Дворцовые тайны — страница 38 из 66

Выпуск невест

К моменту выпуска из Института в 1776 году семнадцатилетняя Глашенька превратилась в ослепительную красавицу, впрочем, как и многие другие девушки. Они играли в спектаклях, на которых бывала императрица. Пять воспитанниц первого выпуска Смольного особенно были милы государыне. Она заказала портреты этих смолянок Д. Г. Левицкому. Художник был в расцвете своего таланта и создал настоящие шедевры. Мы их можем видеть сейчас в Русском музее. С портретов на нас смотрят живые, милые, веселые лица этих первых детей Просвещения: Катеньки Молчановой, Наташеньки Борщовой, Сашеньки Левшиной, Катеньки Нелидовой, а вот эта девушка, перебирающая струны арфы, — Глашенька Алымова. Она будет вечно сиять своей шаловливой красотой с этой картины.

Последние годы ее жизни в Смольном прошли под неусыпным присмотром Бецкого. Ни срочные дела, ни тяжелый для старика петербургский климат не мешали ему каждый день бывать в Смольном у Алимушки, чтобы увидеть ее улыбку, порадовать подарком, да и просто сказать ей несколько ласковых слов. Работа Пигмалиона явно шла к завершению.

«Три года протекли как один день, — писала позже Глафира Ивановна, — посреди постоянных любезностей, внимания, ласк, нежных забот, которые окончательно околдовали меня. Тогда бы я охотно посвятила ему свою жизнь. Я желала лишь его счастья: любить и быть так всецело любимой казалось мне верхом блаженства… Я любила и без всяких рассуждений вышла бы замуж.» И вот торжественный день выпуска настал. Стайка прелестных смолянок выпорхнула из ворот Смольного в большой свет.

» **Строки из набора данных для сегментации**

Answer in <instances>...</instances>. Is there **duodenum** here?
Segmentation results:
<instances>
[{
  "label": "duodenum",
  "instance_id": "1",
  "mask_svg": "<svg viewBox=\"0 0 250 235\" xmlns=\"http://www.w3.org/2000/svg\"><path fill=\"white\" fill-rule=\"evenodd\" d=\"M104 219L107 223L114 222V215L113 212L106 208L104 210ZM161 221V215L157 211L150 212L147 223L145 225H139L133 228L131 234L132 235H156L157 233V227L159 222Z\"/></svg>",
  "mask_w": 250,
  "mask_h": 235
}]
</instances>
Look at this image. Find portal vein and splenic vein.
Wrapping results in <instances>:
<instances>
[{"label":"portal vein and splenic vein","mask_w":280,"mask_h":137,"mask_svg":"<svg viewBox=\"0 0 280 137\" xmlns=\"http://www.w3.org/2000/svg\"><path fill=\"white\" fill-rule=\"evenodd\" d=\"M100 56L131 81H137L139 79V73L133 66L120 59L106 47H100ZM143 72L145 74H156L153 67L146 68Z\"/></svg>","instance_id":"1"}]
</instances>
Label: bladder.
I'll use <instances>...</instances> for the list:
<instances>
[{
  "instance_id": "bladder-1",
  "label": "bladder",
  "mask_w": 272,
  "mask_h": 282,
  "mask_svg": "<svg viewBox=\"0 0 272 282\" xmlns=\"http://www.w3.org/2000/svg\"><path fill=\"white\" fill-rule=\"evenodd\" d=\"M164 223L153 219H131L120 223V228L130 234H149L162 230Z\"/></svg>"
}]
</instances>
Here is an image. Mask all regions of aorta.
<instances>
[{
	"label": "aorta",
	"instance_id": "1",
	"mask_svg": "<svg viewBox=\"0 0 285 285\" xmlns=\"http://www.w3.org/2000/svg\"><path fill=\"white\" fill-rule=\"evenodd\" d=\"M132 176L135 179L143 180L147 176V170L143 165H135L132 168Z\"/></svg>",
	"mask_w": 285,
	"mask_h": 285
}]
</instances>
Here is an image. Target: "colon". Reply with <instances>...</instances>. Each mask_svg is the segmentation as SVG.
==
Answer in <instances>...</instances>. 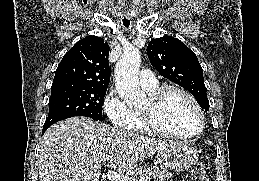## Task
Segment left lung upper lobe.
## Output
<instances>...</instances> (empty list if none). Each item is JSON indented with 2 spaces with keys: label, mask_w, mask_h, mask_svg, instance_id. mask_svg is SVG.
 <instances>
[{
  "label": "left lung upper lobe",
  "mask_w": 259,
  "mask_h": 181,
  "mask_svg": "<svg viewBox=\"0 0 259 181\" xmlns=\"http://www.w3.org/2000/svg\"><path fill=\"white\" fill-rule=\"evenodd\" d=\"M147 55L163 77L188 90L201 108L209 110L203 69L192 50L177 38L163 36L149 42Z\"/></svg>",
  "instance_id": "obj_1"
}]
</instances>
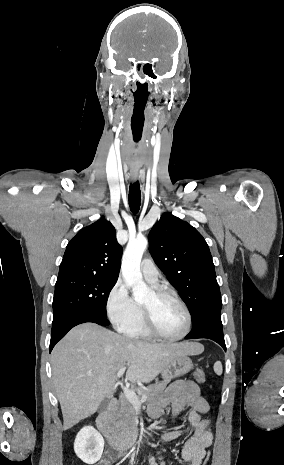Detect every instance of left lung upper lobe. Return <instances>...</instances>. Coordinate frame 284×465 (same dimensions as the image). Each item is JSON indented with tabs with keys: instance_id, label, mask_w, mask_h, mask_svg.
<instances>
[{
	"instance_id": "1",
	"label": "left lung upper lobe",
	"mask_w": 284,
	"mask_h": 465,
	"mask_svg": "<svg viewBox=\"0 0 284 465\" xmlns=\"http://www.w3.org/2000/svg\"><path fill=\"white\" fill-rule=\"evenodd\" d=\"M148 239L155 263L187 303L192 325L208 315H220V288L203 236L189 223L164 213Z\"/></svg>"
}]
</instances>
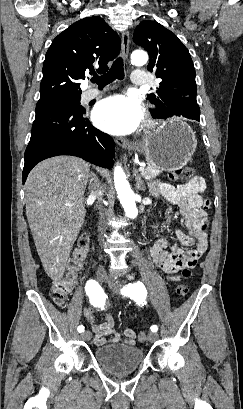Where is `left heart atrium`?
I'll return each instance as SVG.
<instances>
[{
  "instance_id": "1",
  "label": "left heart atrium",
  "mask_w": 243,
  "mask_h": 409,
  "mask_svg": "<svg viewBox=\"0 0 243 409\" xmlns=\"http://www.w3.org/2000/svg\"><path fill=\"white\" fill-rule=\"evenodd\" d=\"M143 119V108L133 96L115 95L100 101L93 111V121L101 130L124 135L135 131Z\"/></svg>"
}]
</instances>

» **Что сделать**
1. Кому, согласно тексту о выпуске смолянок, императрица заказала портреты пяти воспитанниц первого выпуска?
2. Допишите следующую часть текста о выпуске смолянок, начав сразу после его последнего предложения.
Записи никак не связаны с текстом.

» **Ожидаемые ответы**
1. Д. Г. Левицкому.

2.
Золотая клетка старческой любви

Правда, Глашенька улетела недалеко. Бецкой поселил ее в купленном близ Смольного доме и совершенствовал свою Галатею — начал приучать ее ко двору, к свету. Все это было внове юной девице. Она, жизнерадостная и шаловливая, ходила в любимицах императрицы, которая сразу же пожаловала ее во фрейлины, определила к невесте наследника престола Павла Петровича, великой княгине Наталье Алексеевне. Великолепный двор Екатерины ослепил и закружил Алимушку. Его роскошь, полуночная жизнь были манящи, обстановка вечного праздника опьяняла — только платья меняй! А какие красавцы были повсюду во дворце! И Алымова менялась. Постепенно она стала не той, какой ее знал Бецкой в Смольном институте. От этих перемен объятый страстью вельможа страдал. Так случилось, что он стал жертвой своей идеи. Известно, что Бецкой был большим оригиналом. Те, кто проходил мимо его дома на набережной Невы (теперь там Университет культуры), не могли не поразиться цыплячьему писку, доносившемуся из окон. Бецкой первым завел в России инкубатор и проводил опыты по выведению ценных пород кур. Наверное, он смотрел на Смольный как на некий человеческий инкубатор, но нежные и беззащитные птенцы — детеныши человеческих существ — все-таки не цыплята…

Тут-то перед Бецким возникли проблемы, о которых он раньше, по-видимому, не думал, увлеченный своей работой Пигмалиона. Видимо, он не решился жениться на Глашеньке, опасаясь гнева государыни и общественного мнения, наверняка осудившего бы такой мезальянс. С другой же стороны, он не хотел и отпустить ее от себя, чтобы не потерять навсегда.

Чего же он хочет?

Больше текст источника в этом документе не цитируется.